The following column is the opinion and analysis of the writer, Katharina Buczek.
Did you know that 70% of all adults living in the United States have experienced a traumatic event at least once in their lives? This percentage equates to 223.4 million people, according to The National Council.
Traumatic events can include anything from suffering domestic violence, experiencing a significant injury or health issue, and getting a divorce to losing a loved one, being a victim of assault, and more.
And these harrowing situations can push people to react in countless different ways. Some isolate themselves and put up a wall; others use recklessness or risky behavior to cope.
While these coping mechanisms are completely valid, too, one thing is undeniable– it is your responsibility to take accountability for your trauma-related actions.

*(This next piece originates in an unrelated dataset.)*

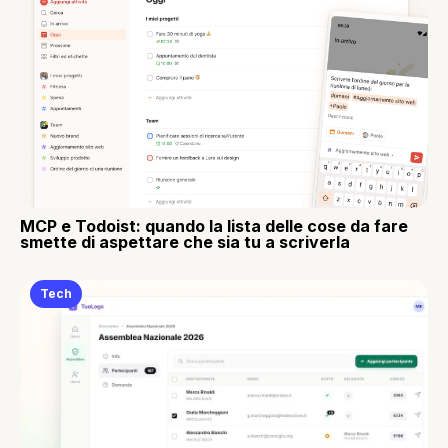
MCP e Todoist: quando la lista delle cose da fare
smette di aspettare che sia tu a scriverla
Tech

So, while traumatic experiences can seriously affect our mental health and behavior, it is up to us to make sure our relationships and overall lives are not impacted, too.
This might feel like I am telling you to take the blame for whatever happened to you. Quite frankly, though, that could not be further from the truth.

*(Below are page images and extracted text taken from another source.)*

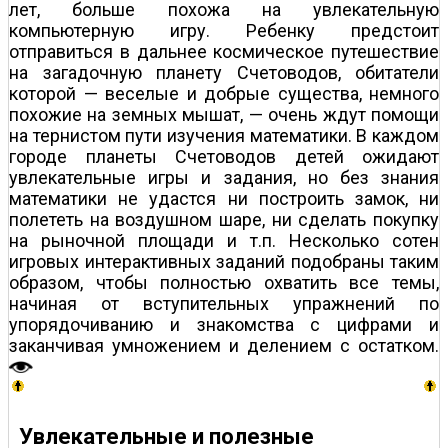
лет, больше похожа на увлекательную
компьютерную игру. Ребенку предстоит
отправиться в дальнее космическое путешествие
на загадочную планету Счетоводов, обитатели
которой — веселые и добрые существа, немного
похожие на земных мышат, — очень ждут помощи
на тернистом пути изучения математики. В каждом
городе планеты Счетоводов детей ожидают
увлекательные игры и задания, но без знания
математики не удастся ни построить замок, ни
полететь на воздушном шаре, ни сделать покупку
на рыночной площади и т.п. Несколько сотен
игровых интерактивных заданий подобраны таким
образом, чтобы полностью охватить все темы,
начиная от вступительных упражнений по
упорядочиванию и знакомства с цифрами и
заканчивая умножением и делением с остатком.
Увлекательные и полезные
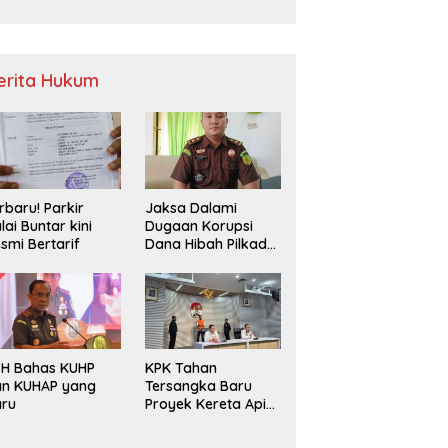
Sampah
erita Hukum
rbaru! Parkir
Jaksa Dalami
lai Buntar kini
Dugaan Korupsi
smi Bertarif
Dana Hibah Pilkada
2024 di Bawaslu
Kaur
PH Bahas KUHP
KPK Tahan
an KUHAP yang
Tersangka Baru
aru
Proyek Kereta Api
Medan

During traumatic events, we typically lose control and power in horrible situations. But, by taking control of your own life in spite of your trauma, you are reclaiming your own power– and ensuring that your loved ones and other aspects of your life are not negatively impacted by the trauma, too.
That’s why trauma also is not an excuse for any bad behavior you exhibit in the aftermath. Yes, people who have suffered a traumatic event are more likely to develop anxiety, aggression, irritability, and struggle with self-esteem and trusting others.